Episode 5: Climate Change and Climate Justice: Landscapes for a new world

In this episode of Africa in Conversation we speak to political ecologist and environmental scientist Katrina Lehman-Grube. Climate change events and its destruction is no longer just a B-grade script from a sc-fi television series. It is the reality of life in the 21st century – ask the communities of Kwa Zulu Natal and the Western Cape in South Africa who experienced once in a generation flooding, the thousands of displaced people in Libya, the fire-storm victims in Greece, and the heatwave health crises in Europe this past summer. Climate Change is everywhere – but its effect and destruction is felt very differently depending on where you live, how much you earn and what access you have to mitigating resources. We explore the notion of climate change and climate change events in the face of social crises and social inequality.

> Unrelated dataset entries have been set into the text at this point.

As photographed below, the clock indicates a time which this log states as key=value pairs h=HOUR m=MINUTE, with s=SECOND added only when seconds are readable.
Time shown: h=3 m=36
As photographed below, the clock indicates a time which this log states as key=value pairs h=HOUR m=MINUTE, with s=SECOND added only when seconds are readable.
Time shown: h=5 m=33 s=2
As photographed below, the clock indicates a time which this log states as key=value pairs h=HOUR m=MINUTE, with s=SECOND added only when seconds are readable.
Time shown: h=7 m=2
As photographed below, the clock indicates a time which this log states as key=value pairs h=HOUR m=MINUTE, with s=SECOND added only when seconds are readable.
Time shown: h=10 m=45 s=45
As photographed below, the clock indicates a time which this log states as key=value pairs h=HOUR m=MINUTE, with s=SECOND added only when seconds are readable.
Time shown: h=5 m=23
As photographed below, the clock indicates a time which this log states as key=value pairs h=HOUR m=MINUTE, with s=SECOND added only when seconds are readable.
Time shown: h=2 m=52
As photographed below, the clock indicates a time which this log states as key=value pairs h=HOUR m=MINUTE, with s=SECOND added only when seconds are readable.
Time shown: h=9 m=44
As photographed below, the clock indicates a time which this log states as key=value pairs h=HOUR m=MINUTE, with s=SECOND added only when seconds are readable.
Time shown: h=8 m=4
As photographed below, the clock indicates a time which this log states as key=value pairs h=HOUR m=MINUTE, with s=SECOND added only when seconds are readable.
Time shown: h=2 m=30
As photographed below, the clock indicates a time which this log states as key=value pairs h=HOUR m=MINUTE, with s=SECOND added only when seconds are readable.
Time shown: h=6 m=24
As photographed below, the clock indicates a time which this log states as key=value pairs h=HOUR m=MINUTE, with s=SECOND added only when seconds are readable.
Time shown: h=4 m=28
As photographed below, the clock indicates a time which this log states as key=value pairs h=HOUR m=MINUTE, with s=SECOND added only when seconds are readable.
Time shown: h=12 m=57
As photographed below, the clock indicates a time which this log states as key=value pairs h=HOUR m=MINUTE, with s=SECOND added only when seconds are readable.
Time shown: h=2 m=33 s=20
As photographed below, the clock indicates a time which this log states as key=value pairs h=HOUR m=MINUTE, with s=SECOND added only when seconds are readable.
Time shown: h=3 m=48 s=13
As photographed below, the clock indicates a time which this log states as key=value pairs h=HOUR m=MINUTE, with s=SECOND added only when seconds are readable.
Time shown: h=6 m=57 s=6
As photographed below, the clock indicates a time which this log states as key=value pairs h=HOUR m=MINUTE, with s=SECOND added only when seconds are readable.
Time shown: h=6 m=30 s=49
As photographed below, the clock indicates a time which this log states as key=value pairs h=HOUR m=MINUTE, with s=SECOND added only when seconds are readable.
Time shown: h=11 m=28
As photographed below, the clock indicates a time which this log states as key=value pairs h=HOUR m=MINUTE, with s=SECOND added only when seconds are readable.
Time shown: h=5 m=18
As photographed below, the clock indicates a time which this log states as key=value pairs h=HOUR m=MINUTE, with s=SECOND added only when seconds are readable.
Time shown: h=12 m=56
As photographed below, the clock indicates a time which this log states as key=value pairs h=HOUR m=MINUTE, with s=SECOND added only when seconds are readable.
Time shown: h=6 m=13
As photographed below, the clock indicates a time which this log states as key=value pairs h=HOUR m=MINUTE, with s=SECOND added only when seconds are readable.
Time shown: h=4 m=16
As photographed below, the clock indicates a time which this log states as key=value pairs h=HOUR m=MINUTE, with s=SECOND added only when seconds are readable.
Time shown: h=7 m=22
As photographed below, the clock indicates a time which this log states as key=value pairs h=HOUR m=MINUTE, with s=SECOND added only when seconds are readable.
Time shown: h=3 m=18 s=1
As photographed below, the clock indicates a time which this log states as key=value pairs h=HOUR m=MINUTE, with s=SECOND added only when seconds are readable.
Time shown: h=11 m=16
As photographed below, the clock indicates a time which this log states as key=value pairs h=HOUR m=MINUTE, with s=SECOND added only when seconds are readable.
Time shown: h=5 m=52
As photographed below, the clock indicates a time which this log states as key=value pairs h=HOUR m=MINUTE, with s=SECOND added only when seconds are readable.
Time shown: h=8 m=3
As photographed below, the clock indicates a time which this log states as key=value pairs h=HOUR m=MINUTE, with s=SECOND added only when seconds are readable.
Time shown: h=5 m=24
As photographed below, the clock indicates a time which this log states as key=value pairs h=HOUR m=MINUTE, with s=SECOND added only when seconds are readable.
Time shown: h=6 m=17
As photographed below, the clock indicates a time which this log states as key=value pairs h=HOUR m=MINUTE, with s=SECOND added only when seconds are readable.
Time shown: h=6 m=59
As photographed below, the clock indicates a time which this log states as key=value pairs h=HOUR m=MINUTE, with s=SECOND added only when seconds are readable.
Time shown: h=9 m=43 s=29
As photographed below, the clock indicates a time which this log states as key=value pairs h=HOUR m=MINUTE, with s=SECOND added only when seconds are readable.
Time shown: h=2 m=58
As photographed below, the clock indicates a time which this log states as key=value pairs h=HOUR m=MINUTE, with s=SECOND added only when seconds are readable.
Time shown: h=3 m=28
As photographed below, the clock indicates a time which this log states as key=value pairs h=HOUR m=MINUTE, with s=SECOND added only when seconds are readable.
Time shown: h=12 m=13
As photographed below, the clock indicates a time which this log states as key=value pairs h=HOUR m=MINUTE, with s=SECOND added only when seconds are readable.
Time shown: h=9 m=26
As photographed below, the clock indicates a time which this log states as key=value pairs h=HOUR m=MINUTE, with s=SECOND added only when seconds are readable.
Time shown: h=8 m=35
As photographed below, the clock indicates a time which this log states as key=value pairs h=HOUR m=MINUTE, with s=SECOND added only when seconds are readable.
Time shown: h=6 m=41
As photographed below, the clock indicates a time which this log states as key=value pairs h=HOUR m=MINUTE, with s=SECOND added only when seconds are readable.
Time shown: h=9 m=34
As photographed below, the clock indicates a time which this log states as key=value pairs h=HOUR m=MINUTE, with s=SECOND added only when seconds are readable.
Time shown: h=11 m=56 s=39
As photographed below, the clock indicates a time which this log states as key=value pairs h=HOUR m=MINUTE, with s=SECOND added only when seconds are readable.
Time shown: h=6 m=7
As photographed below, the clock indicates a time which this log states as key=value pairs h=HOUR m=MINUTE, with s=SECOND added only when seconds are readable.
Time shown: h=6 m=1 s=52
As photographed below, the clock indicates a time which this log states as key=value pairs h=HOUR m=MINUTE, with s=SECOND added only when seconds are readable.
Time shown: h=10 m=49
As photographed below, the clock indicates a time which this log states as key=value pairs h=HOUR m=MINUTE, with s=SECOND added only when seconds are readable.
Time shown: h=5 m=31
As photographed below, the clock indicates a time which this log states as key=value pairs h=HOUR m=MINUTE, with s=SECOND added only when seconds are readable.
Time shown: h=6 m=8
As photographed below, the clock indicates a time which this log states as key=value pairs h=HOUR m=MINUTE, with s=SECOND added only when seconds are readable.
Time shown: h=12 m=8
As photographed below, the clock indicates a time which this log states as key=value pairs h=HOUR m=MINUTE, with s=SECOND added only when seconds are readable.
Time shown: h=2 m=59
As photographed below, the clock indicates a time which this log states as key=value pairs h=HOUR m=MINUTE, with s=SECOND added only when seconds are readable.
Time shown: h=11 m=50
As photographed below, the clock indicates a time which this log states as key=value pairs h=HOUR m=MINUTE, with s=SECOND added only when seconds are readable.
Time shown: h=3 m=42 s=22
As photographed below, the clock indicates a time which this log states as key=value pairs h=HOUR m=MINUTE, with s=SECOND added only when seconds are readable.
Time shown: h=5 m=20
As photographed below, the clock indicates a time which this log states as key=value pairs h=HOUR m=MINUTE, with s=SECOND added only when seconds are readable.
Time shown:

Guest: Katrina Lehmann-Grube
Presenter and interviewer: Helga Jansen-Daugbjerg

Katrina Lehmann-Grube is a passionate researcher and advocate for environmental and climate justice. She is starting a PhD at the Environmental Humanities South Unit at UCT, studying the intersections of climate change and land injustice in South Africa. She is a Cannon Collins Scholar at the Cannon Collins Trust and an Associate Researcher on the Climate Change and Inequality Project at the Southern Centre for Inequality Studies.